Схватил Тамару за волосы, запрокинул лицо. На смеженных веках Тамары отражалось отчаяние. Коняткин, когда вместе получали увольнение, останавливал его на обочине тротуара, натаскивал, как узнать по лицам проходящих девушек, какие грешные, а какие невинны.
Главным показателем для Коняткина были веки. У настоящей девушки гладкие, светлые веки, ни морщинки на них, поблескивают. У Тамары веки гладкие, поблескивают, но только как бы притемнены скорбью.
Рука Вячеслава отпустила ее волосы и тотчас отпрянула: схватить за них опять, накрутить на пальцы, рвануть так, чтобы Тамара повалилась на шинель. Да оробела рука, засомневалась, застенчиво скользнула по волосам.
Тамара заплакала, неслышно заплакала. Губы придавила кончиками пальцев. Зачем-то делала стригущие движения мизинцами, задевала ноготь о ноготь, раздавалось трескучее щелканье, оно бесило Вячеслава.
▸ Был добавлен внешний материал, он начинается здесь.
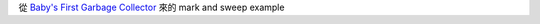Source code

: 從 `Baby's First Garbage Collector <http://journal.stuffwithstuff.com/2013/12/08/babys-first-garbage-collector/>`_ 來的 mark and sweep example
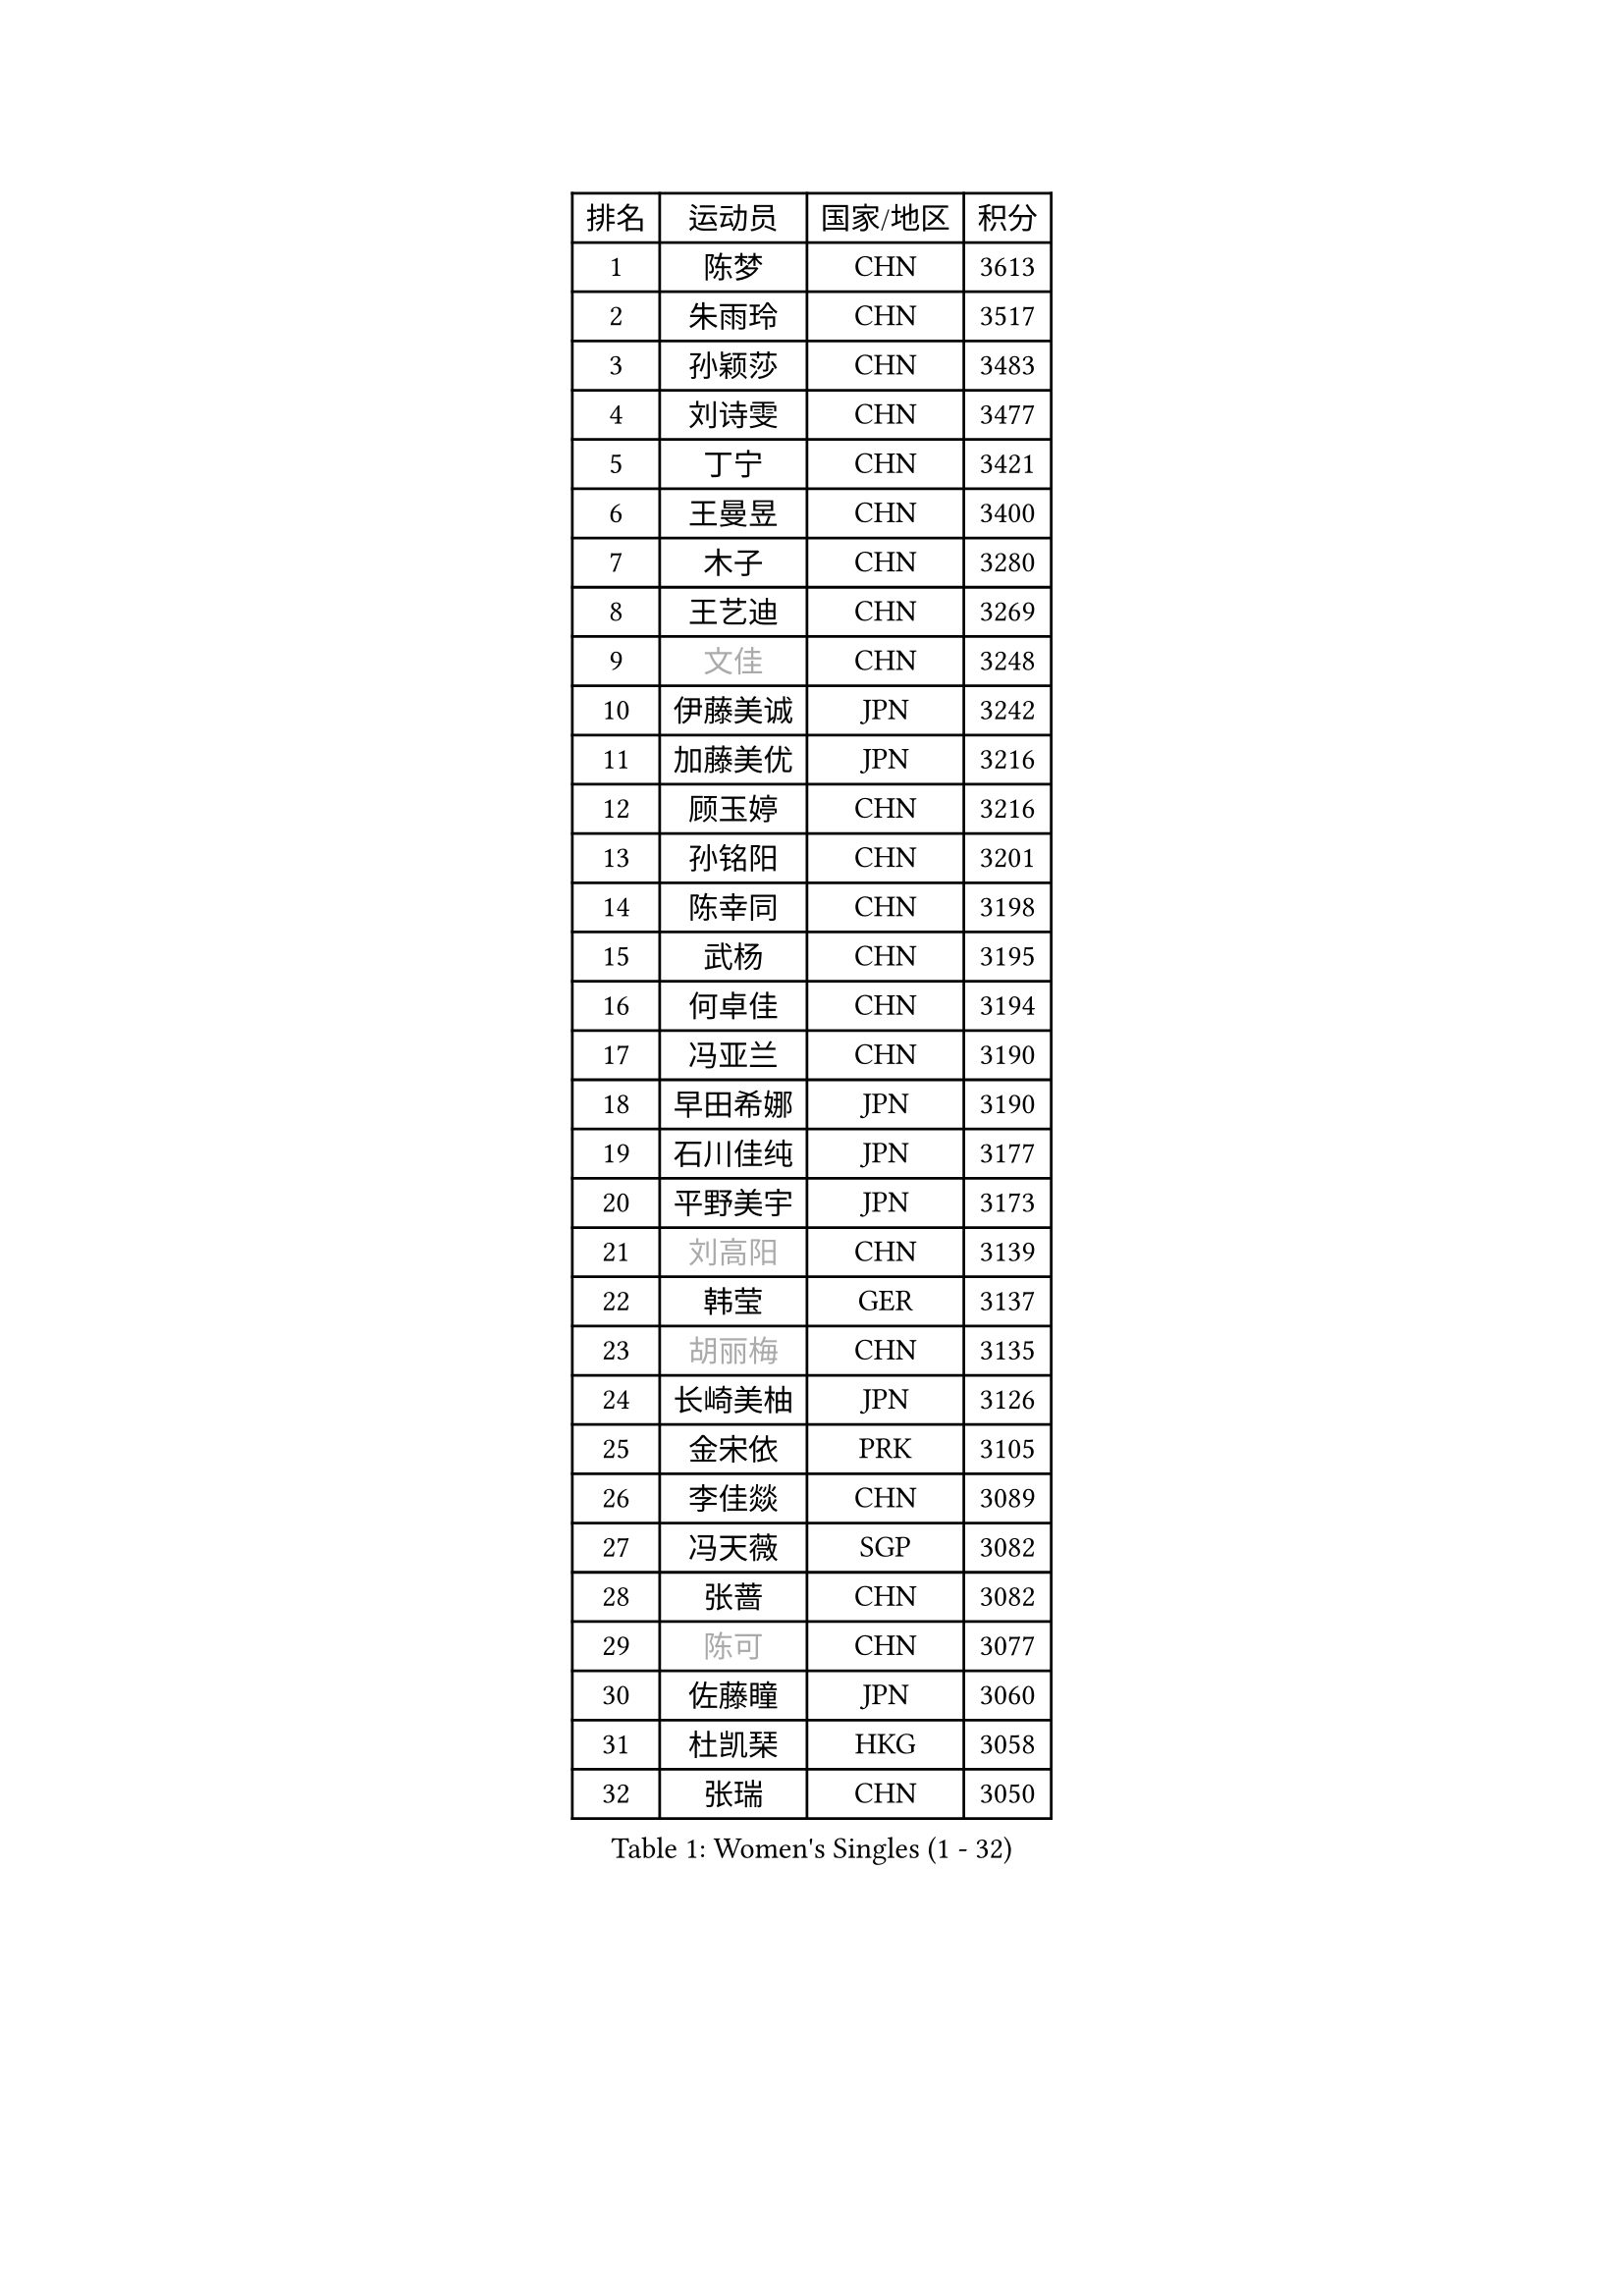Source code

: 
#set text(font: ("Courier New", "NSimSun"))
#figure(
  caption: "Women's Singles (1 - 32)",
    table(
      columns: 4,
      [排名], [运动员], [国家/地区], [积分],
      [1], [陈梦], [CHN], [3613],
      [2], [朱雨玲], [CHN], [3517],
      [3], [孙颖莎], [CHN], [3483],
      [4], [刘诗雯], [CHN], [3477],
      [5], [丁宁], [CHN], [3421],
      [6], [王曼昱], [CHN], [3400],
      [7], [木子], [CHN], [3280],
      [8], [王艺迪], [CHN], [3269],
      [9], [#text(gray, "文佳")], [CHN], [3248],
      [10], [伊藤美诚], [JPN], [3242],
      [11], [加藤美优], [JPN], [3216],
      [12], [顾玉婷], [CHN], [3216],
      [13], [孙铭阳], [CHN], [3201],
      [14], [陈幸同], [CHN], [3198],
      [15], [武杨], [CHN], [3195],
      [16], [何卓佳], [CHN], [3194],
      [17], [冯亚兰], [CHN], [3190],
      [18], [早田希娜], [JPN], [3190],
      [19], [石川佳纯], [JPN], [3177],
      [20], [平野美宇], [JPN], [3173],
      [21], [#text(gray, "刘高阳")], [CHN], [3139],
      [22], [韩莹], [GER], [3137],
      [23], [#text(gray, "胡丽梅")], [CHN], [3135],
      [24], [长崎美柚], [JPN], [3126],
      [25], [金宋依], [PRK], [3105],
      [26], [李佳燚], [CHN], [3089],
      [27], [冯天薇], [SGP], [3082],
      [28], [张蔷], [CHN], [3082],
      [29], [#text(gray, "陈可")], [CHN], [3077],
      [30], [佐藤瞳], [JPN], [3060],
      [31], [杜凯琹], [HKG], [3058],
      [32], [张瑞], [CHN], [3050],
    )
  )#pagebreak()

#set text(font: ("Courier New", "NSimSun"))
#figure(
  caption: "Women's Singles (33 - 64)",
    table(
      columns: 4,
      [排名], [运动员], [国家/地区], [积分],
      [33], [傅玉], [POR], [3043],
      [34], [田志希], [KOR], [3042],
      [35], [车晓曦], [CHN], [3012],
      [36], [木原美悠], [JPN], [3001],
      [37], [安藤南], [JPN], [2998],
      [38], [钱天一], [CHN], [2980],
      [39], [CHA Hyo Sim], [PRK], [2976],
      [40], [徐孝元], [KOR], [2975],
      [41], [桥本帆乃香], [JPN], [2972],
      [42], [#text(gray, "GU Ruochen")], [CHN], [2971],
      [43], [芝田沙季], [JPN], [2968],
      [44], [郑怡静], [TPE], [2966],
      [45], [LIU Xi], [CHN], [2964],
      [46], [李倩], [POL], [2961],
      [47], [刘斐], [CHN], [2958],
      [48], [杨晓欣], [MON], [2949],
      [49], [侯美玲], [TUR], [2947],
      [50], [妮娜 米特兰姆], [GER], [2946],
      [51], [佩特丽莎 索尔佳], [GER], [2938],
      [52], [崔孝珠], [KOR], [2936],
      [53], [倪夏莲], [LUX], [2934],
      [54], [伯纳黛特 斯佐科斯], [ROU], [2932],
      [55], [李皓晴], [HKG], [2931],
      [56], [KIM Nam Hae], [PRK], [2929],
      [57], [PESOTSKA Margaryta], [UKR], [2929],
      [58], [SOO Wai Yam Minnie], [HKG], [2919],
      [59], [MATSUDAIRA Shiho], [JPN], [2916],
      [60], [索菲亚 波尔卡诺娃], [AUT], [2903],
      [61], [范思琦], [CHN], [2899],
      [62], [于梦雨], [SGP], [2898],
      [63], [梁夏银], [KOR], [2894],
      [64], [陈思羽], [TPE], [2894],
    )
  )#pagebreak()

#set text(font: ("Courier New", "NSimSun"))
#figure(
  caption: "Women's Singles (65 - 96)",
    table(
      columns: 4,
      [排名], [运动员], [国家/地区], [积分],
      [65], [森樱], [JPN], [2886],
      [66], [单晓娜], [GER], [2876],
      [67], [LIU Hsing-Yin], [TPE], [2875],
      [68], [李佼], [NED], [2872],
      [69], [KIM Hayeong], [KOR], [2867],
      [70], [EKHOLM Matilda], [SWE], [2864],
      [71], [BILENKO Tetyana], [UKR], [2862],
      [72], [李芬], [SWE], [2857],
      [73], [李洁], [NED], [2856],
      [74], [LIU Xin], [CHN], [2855],
      [75], [曾尖], [SGP], [2849],
      [76], [刘佳], [AUT], [2843],
      [77], [刘炜珊], [CHN], [2835],
      [78], [ODO Satsuki], [JPN], [2831],
      [79], [#text(gray, "LI Jiayuan")], [CHN], [2830],
      [80], [浜本由惟], [JPN], [2827],
      [81], [MIKHAILOVA Polina], [RUS], [2818],
      [82], [阿德里安娜 迪亚兹], [PUR], [2816],
      [83], [CHENG Hsien-Tzu], [TPE], [2812],
      [84], [HUANG Yingqi], [CHN], [2811],
      [85], [POTA Georgina], [HUN], [2809],
      [86], [MADARASZ Dora], [HUN], [2807],
      [87], [EERLAND Britt], [NED], [2805],
      [88], [#text(gray, "MATSUZAWA Marina")], [JPN], [2802],
      [89], [李时温], [KOR], [2802],
      [90], [MAEDA Miyu], [JPN], [2791],
      [91], [张默], [CAN], [2791],
      [92], [伊丽莎白 萨玛拉], [ROU], [2791],
      [93], [SAWETTABUT Suthasini], [THA], [2788],
      [94], [#text(gray, "MORIZONO Mizuki")], [JPN], [2786],
      [95], [LANG Kristin], [GER], [2786],
      [96], [玛妮卡 巴特拉], [IND], [2784],
    )
  )#pagebreak()

#set text(font: ("Courier New", "NSimSun"))
#figure(
  caption: "Women's Singles (97 - 128)",
    table(
      columns: 4,
      [排名], [运动员], [国家/地区], [积分],
      [97], [MATELOVA Hana], [CZE], [2782],
      [98], [GRZYBOWSKA-FRANC Katarzyna], [POL], [2782],
      [99], [申裕斌], [KOR], [2778],
      [100], [小盐遥菜], [JPN], [2771],
      [101], [边宋京], [PRK], [2770],
      [102], [SUN Jiayi], [CRO], [2767],
      [103], [YOO Eunchong], [KOR], [2763],
      [104], [张安], [USA], [2760],
      [105], [SOMA Yumeno], [JPN], [2758],
      [106], [SHIOMI Maki], [JPN], [2755],
      [107], [LIN Ye], [SGP], [2753],
      [108], [NARUMOTO Ayami], [JPN], [2749],
      [109], [BERGSTROM Linda], [SWE], [2743],
      [110], [LEE Eunhye], [KOR], [2741],
      [111], [YOON Hyobin], [KOR], [2741],
      [112], [邵杰妮], [POR], [2740],
      [113], [BALAZOVA Barbora], [SVK], [2738],
      [114], [#text(gray, "KIM Youjin")], [KOR], [2733],
      [115], [森田美咲], [JPN], [2732],
      [116], [LI Xiang], [ITA], [2730],
      [117], [WINTER Sabine], [GER], [2729],
      [118], [#text(gray, "PARK Joohyun")], [KOR], [2727],
      [119], [WU Yue], [USA], [2726],
      [120], [MONTEIRO DODEAN Daniela], [ROU], [2726],
      [121], [郭雨涵], [CHN], [2716],
      [122], [DIACONU Adina], [ROU], [2715],
      [123], [VOROBEVA Olga], [RUS], [2705],
      [124], [#text(gray, "SO Eka")], [JPN], [2703],
      [125], [#text(gray, "KATO Kyoka")], [JPN], [2697],
      [126], [HUANG Yi-Hua], [TPE], [2694],
      [127], [维多利亚 帕芙洛维奇], [BLR], [2693],
      [128], [DOLGIKH Maria], [RUS], [2692],
    )
  )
Было мгновение, когда он чуть не ударил ее наотмашь.
Вячеслав никогда не был таким грубым и яростным. С прискорбием посетовал на самого себя, однако тотчас пожалел, что не сможет опять сделаться грубым и злым, потому что в этой его грубости и злости была мужская решимость, на которую он раньше не был способен и о которой робко мечтал, обнаруживая ее в армейских сверстниках. И ему стало ясно: то, что вело его по пыльному полынному пустырю и чего, возможно, избежал, хотя и не без сожаления, оно вовсе не от Коняткина, а от того, кто он есть сегодня из- за Тамариного предательства и, конечно, из-за темных сил, морочащих его своей неотступностью.
Он мучительно зажмурился, стыдясь недавнего намерения; Тамара встала, побрела по полыни. Не в город побрела, к далекому отсюда пруду. Пруд вспыхивал яростным светом, будто солнечные лучи рвались, вонзаясь в воду.
Робко подался за ней. Как о чем-то недостижимо-спасительном, вспомнил о пистолет-пулемете, который был его личным оружием в последние месяцы службы. Смерть представлялась ему всеразрешающей, и показалась нелепостью людская боязнь гибели. Что может быть желанней: никогда никто не заставит тебя страдать и ты ничем никому не принесешь горя.
Через минуту он уже забыл о желании всеоблегчающей смерти. Тамара остановилась, вскинула на него прощающие черные глаза. Он бросился к ней. Целовал и винился: самым гнусным образом настроился на подлость, да, к счастью, пересилил себя.
Вернулись к шинели. От слез Тамара осунулась, и, хотя она повеселела, лицо все еще дышало отчаянием. Собственное лицо ему виделось ласковым, немного понурым от раскаяния.